● **Brano del documento**:
Nel Fedro Socrate introduce l’importante distinzione fra dialettica e retorica. Quest’ultima era appannaggio dei sofisti e degli oratori che pullulavano ad Atene nel periodo in cui fu scritto il dialogo (370-360 a.C.), primo fra tutti quel Lisia di cui il protagonista del dialogo riassume a Socrate le idee espresse in un entusiasmante discorso. Socrate dimostra al suo giovane allievo che una cosa è la ricerca della persuasione, un’altra quella della verità: compiacere e soggiogare gli animi, avere l’adesione della maggioranza delle persone, non è garanzia di un corretto procedimento nel ragionamento. Anche se per Platone, al contrario di Hegel, la dialettica è un metodo del pensiero e non della realtà, anche per lui essa procede per successive unificazioni e separazioni, per tesi che si confrontano con le antitesi, con un’attenzione costante alla complessità del reale. Essa aborre le semplificazioni ammantate di parole efficaci dei demagoghi, i quali, forti ieri come oggi, sono nichilisti assoluti. Non che si debba fare a meno delle arti retoriche, ma esse devono essere subordinate alla dialettica: devono essere nulla più che uno strumento utile per la trasmissione del vero.

In questo caso la risposta platonica, riformulata alla luce delle acquisizioni più recenti della filosofia, ha un’indubbia potenza. Circola infatti nella nostra cultura, anche e soprattutto in quella liberale, un malinteso elogio del relativismo. Tuttavia, se viene meno il criterio che ci fa distinguere il vero dal falso (così come il bene dal male o il bello dal brutto), checché se ne argomenti, la conclusione non può che essere il nulla. Da questa situazione si esce riaffermando che la verità esiste, sebbene non ferma e stabile nel mondo dell’iperuranio, come voleva Platone, bensì come attinente alle specifiche situazioni storiche. Al platonismo, detto altrimenti, fa difetto la storicità.

● **Quesiti da risolvere**:
- A) Secondo il brano sul Fedro, in quale periodo fu scritto il dialogo?
- B) Stampa dal brano sul Fedro il passo che comincia con «In questo caso» e prosegue fino a «difetto la storicità.».
- C) Nel brano sul Fedro, la frase sul criterio che ci fa distinguere il vero dal falso nomina alcune coppie di opposti. Elencale tutte.

● **Dati di esercitazione**:
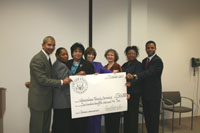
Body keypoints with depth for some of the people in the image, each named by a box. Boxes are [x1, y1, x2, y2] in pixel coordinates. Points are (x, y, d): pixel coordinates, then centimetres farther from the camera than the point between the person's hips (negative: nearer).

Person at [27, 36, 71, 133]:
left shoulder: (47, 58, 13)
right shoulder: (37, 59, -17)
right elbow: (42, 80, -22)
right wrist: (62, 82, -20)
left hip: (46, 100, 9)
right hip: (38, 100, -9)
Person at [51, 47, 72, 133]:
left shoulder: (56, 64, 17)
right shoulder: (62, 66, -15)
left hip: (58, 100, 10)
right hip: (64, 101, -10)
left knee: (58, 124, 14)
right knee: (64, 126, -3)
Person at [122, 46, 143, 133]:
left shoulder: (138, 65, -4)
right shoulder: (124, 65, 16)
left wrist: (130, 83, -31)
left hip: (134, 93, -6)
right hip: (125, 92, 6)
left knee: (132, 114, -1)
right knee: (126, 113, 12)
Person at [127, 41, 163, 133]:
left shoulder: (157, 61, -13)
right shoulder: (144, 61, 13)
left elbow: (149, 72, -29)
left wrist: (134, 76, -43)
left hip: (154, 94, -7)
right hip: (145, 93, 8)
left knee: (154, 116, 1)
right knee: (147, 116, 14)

--

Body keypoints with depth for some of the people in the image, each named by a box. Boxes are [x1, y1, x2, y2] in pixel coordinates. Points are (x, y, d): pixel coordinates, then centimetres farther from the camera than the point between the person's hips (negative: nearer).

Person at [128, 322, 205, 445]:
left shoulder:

● **Soluzioni**:
- A) Fra il 370 e il 360 a.C.

- B)
In questo caso la risposta platonica, riformulata alla luce delle acquisizioni più recenti della filosofia, ha un’indubbia potenza. Circola infatti nella nostra cultura, anche e soprattutto in quella liberale, un malinteso elogio del relativismo. Tuttavia, se viene meno il criterio che ci fa distinguere il vero dal falso (così come il bene dal male o il bello dal brutto), checché se ne argomenti, la conclusione non può che essere il nulla. Da questa situazione si esce riaffermando che la verità esiste, sebbene non ferma e stabile nel mondo dell’iperuranio, come voleva Platone, bensì come attinente alle specifiche situazioni storiche. Al platonismo, detto altrimenti, fa difetto la storicità.

- C) Vero e falso; bene e male; bello e brutto.